From Practical Kennel Management (1877):
There are three different breeds usually named: 1, the Black Flat-coated Retriever; 2, the Black Curly Retriever; and 3, the Red Retriever.
1. The Black Flat-coated Retriever. — Head: a good long head, with a capacious mouth and good teeth; eye large, bright, and extremely intelligent; ears not too large, low-placed, and set to the head, short feather on upper part, and bare towards the tips; nose ought to be large, showing great development of nasal sinuses; shoulders deep and obliquely placed; loins and back, wide and strong; thighs strong and muscular; limbs as strong as a lion’s, and straight as an arrow; feet round and compact, and toes well arched. The head should appear almost human, in its amount of sagaciousness and character. The head is covered with fine, very short hair. Colour a raven black; coat very thick and warm, very straight and glossy—satiny, in fact; stern well feathered, and carried straight. These dogs in disposition appear timid, but they are very courageous in a fight.
2. The Black Curly Retriever.—In general formation, both this dog and the Red Retriever ought to be the same; but his coat is one mass of short, multitudinous, crisp curls. There ought to be no feather on the legs below the hocks, and no flag on the tail— nothing but the short, crisp, curls from the occiput to the point of the tail. The curly-coated dog is more leggy than the flat-coated. This breed is apt to be harder in the mouth, and not so easily taught.
3. The Red Retriever.—Same points as last, and the same sort of coat, only the colour is a liver-red. There is also a breed of White Curly Retrievers coming into fashion. The size I like in a Retriever is about 25 in. at the shoulder.
The description of the flat-coated retriever is fairly typical for texts of the time period. The only unusual part of the description of them being great fighters. This breed is predominant ancestor of the modern flat-coat and golden retrievers. Having seen a tiff between a female golden retriever and her half boxer daughter, I can say that the golden wasn’t really the best at canine combat. They are lovers, not fighters.

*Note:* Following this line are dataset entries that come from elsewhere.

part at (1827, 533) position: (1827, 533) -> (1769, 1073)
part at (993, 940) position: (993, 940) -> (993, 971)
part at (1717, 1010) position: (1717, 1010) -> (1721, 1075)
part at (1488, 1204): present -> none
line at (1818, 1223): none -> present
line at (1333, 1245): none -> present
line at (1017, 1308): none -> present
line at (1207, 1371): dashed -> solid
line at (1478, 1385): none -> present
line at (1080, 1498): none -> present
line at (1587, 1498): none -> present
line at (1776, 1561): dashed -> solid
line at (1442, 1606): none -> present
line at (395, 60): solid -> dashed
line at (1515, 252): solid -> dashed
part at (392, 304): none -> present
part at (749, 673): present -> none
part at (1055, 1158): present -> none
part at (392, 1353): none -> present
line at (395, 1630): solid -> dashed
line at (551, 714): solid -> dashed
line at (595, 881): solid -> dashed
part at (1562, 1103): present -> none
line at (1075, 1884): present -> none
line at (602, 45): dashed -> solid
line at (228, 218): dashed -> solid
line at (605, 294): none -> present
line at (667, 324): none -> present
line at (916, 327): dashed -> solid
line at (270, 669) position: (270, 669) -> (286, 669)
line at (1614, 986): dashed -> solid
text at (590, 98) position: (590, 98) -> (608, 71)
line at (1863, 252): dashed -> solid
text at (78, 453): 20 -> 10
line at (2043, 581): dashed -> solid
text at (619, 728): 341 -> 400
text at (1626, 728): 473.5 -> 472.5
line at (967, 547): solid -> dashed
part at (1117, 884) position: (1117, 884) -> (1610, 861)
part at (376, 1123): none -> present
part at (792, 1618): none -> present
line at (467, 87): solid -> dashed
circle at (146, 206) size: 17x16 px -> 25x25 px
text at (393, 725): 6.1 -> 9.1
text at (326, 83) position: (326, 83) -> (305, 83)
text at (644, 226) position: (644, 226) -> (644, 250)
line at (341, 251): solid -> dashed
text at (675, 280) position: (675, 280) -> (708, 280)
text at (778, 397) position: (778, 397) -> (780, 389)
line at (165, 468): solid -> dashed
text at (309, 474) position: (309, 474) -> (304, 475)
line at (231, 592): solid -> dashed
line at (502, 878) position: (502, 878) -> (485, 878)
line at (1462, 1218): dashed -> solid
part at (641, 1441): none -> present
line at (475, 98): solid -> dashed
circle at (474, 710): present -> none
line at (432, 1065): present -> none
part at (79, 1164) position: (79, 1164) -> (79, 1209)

But the description of the curly-coated retriever is of much greater interest.
The implication that the liver curly was an entirely separate variety that was on the same “taxonomic level” as the split between flat-coats and curly-coats of the day is also of interest. This suggests that there was a move to make the liver curly a separate breed or that it originated from different water spaniel and St. John’s water dog crosses.
Or it may have been nothing more than the curly-coated retriever fanciers preferred the black dogs over any other color, and those who wanted to show the odd liver had to create their own variety.
Being raised to the variety status could have led to a breed split, as it did with the yellow flat-coat variety in the first decade of the twentieth century. That variety of yellow flat-coat is now called the golden retriever.
It would be interesting to figure out why the “red retriever” never became a distinct breed. Perhaps it may have something to do with the fashion of breeding liver curlies to black ones to reduce “dinginess” in the coats of the black dogs.
But I’m sure the most interesting discussion is of the “white” curly-coated retriever strain. My guess is that these “whites” were actually pale yellows, for the yellow coloration has popped up in virtually every breed of retriever at one point. And two breeds of retriever have only yellows– the golden and the Nova Scotia duck-toller.
The yellow color likely was a recessive that sometimes popped up in the St. John’s water dog, but with the British retrievers, another source for the yellow color could be the Tweed water spaniel or Tweed water dog.
I would love to see a depiction of a white or yellow curly. These dogs must not have been too numerous, for they have entirely disappeared from the curly-coated retriever bloodlines.